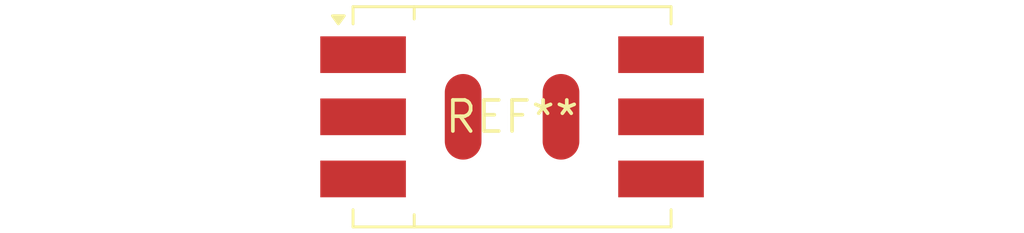
<source format=kicad_pcb>
(kicad_pcb (version 20240108) (generator pcbnew)

  (general
    (thickness 1.6)
  )

  (paper "A4")
  (layers
    (0 "F.Cu" signal)
    (31 "B.Cu" signal)
    (32 "B.Adhes" user "B.Adhesive")
    (33 "F.Adhes" user "F.Adhesive")
    (34 "B.Paste" user)
    (35 "F.Paste" user)
    (36 "B.SilkS" user "B.Silkscreen")
    (37 "F.SilkS" user "F.Silkscreen")
    (38 "B.Mask" user)
    (39 "F.Mask" user)
    (40 "Dwgs.User" user "User.Drawings")
    (41 "Cmts.User" user "User.Comments")
    (42 "Eco1.User" user "User.Eco1")
    (43 "Eco2.User" user "User.Eco2")
    (44 "Edge.Cuts" user)
    (45 "Margin" user)
    (46 "B.CrtYd" user "B.Courtyard")
    (47 "F.CrtYd" user "F.Courtyard")
    (48 "B.Fab" user)
    (49 "F.Fab" user)
    (50 "User.1" user)
    (51 "User.2" user)
    (52 "User.3" user)
    (53 "User.4" user)
    (54 "User.5" user)
    (55 "User.6" user)
    (56 "User.7" user)
    (57 "User.8" user)
    (58 "User.9" user)
  )

  (setup
    (pad_to_mask_clearance 0)
    (pcbplotparams
      (layerselection 0x00010fc_ffffffff)
      (plot_on_all_layers_selection 0x0000000_00000000)
      (disableapertmacros false)
      (usegerberextensions false)
      (usegerberattributes false)
      (usegerberadvancedattributes false)
      (creategerberjobfile false)
      (dashed_line_dash_ratio 12.000000)
      (dashed_line_gap_ratio 3.000000)
      (svgprecision 4)
      (plotframeref false)
      (viasonmask false)
      (mode 1)
      (useauxorigin false)
      (hpglpennumber 1)
      (hpglpenspeed 20)
      (hpglpendiameter 15.000000)
      (dxfpolygonmode false)
      (dxfimperialunits false)
      (dxfusepcbnewfont false)
      (psnegative false)
      (psa4output false)
      (plotreference false)
      (plotvalue false)
      (plotinvisibletext false)
      (sketchpadsonfab false)
      (subtractmaskfromsilk false)
      (outputformat 1)
      (mirror false)
      (drillshape 1)
      (scaleselection 1)
      (outputdirectory "")
    )
  )

  (net 0 "")

  (footprint "Transformer_NF_ETAL_P3191_HandSoldering" (layer "F.Cu") (at 0 0))

)

</source>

About this exercise -
Give the data again exactly as written, with all pictures left out.

Reply to the task -
<source format=kicad_pcb>
(kicad_pcb (version 20240108) (generator pcbnew)

  (general
    (thickness 1.6)
  )

  (paper "A4")
  (layers
    (0 "F.Cu" signal)
    (31 "B.Cu" signal)
    (32 "B.Adhes" user "B.Adhesive")
    (33 "F.Adhes" user "F.Adhesive")
    (34 "B.Paste" user)
    (35 "F.Paste" user)
    (36 "B.SilkS" user "B.Silkscreen")
    (37 "F.SilkS" user "F.Silkscreen")
    (38 "B.Mask" user)
    (39 "F.Mask" user)
    (40 "Dwgs.User" user "User.Drawings")
    (41 "Cmts.User" user "User.Comments")
    (42 "Eco1.User" user "User.Eco1")
    (43 "Eco2.User" user "User.Eco2")
    (44 "Edge.Cuts" user)
    (45 "Margin" user)
    (46 "B.CrtYd" user "B.Courtyard")
    (47 "F.CrtYd" user "F.Courtyard")
    (48 "B.Fab" user)
    (49 "F.Fab" user)
    (50 "User.1" user)
    (51 "User.2" user)
    (52 "User.3" user)
    (53 "User.4" user)
    (54 "User.5" user)
    (55 "User.6" user)
    (56 "User.7" user)
    (57 "User.8" user)
    (58 "User.9" user)
  )

  (setup
    (pad_to_mask_clearance 0)
    (pcbplotparams
      (layerselection 0x00010fc_ffffffff)
      (plot_on_all_layers_selection 0x0000000_00000000)
      (disableapertmacros false)
      (usegerberextensions false)
      (usegerberattributes false)
      (usegerberadvancedattributes false)
      (creategerberjobfile false)
      (dashed_line_dash_ratio 12.000000)
      (dashed_line_gap_ratio 3.000000)
      (svgprecision 4)
      (plotframeref false)
      (viasonmask false)
      (mode 1)
      (useauxorigin false)
      (hpglpennumber 1)
      (hpglpenspeed 20)
      (hpglpendiameter 15.000000)
      (dxfpolygonmode false)
      (dxfimperialunits false)
      (dxfusepcbnewfont false)
      (psnegative false)
      (psa4output false)
      (plotreference false)
      (plotvalue false)
      (plotinvisibletext false)
      (sketchpadsonfab false)
      (subtractmaskfromsilk false)
      (outputformat 1)
      (mirror false)
      (drillshape 1)
      (scaleselection 1)
      (outputdirectory "")
    )
  )

  (net 0 "")

  (footprint "Transformer_NF_ETAL_P3191_HandSoldering" (layer "F.Cu") (at 0 0))

)

</source>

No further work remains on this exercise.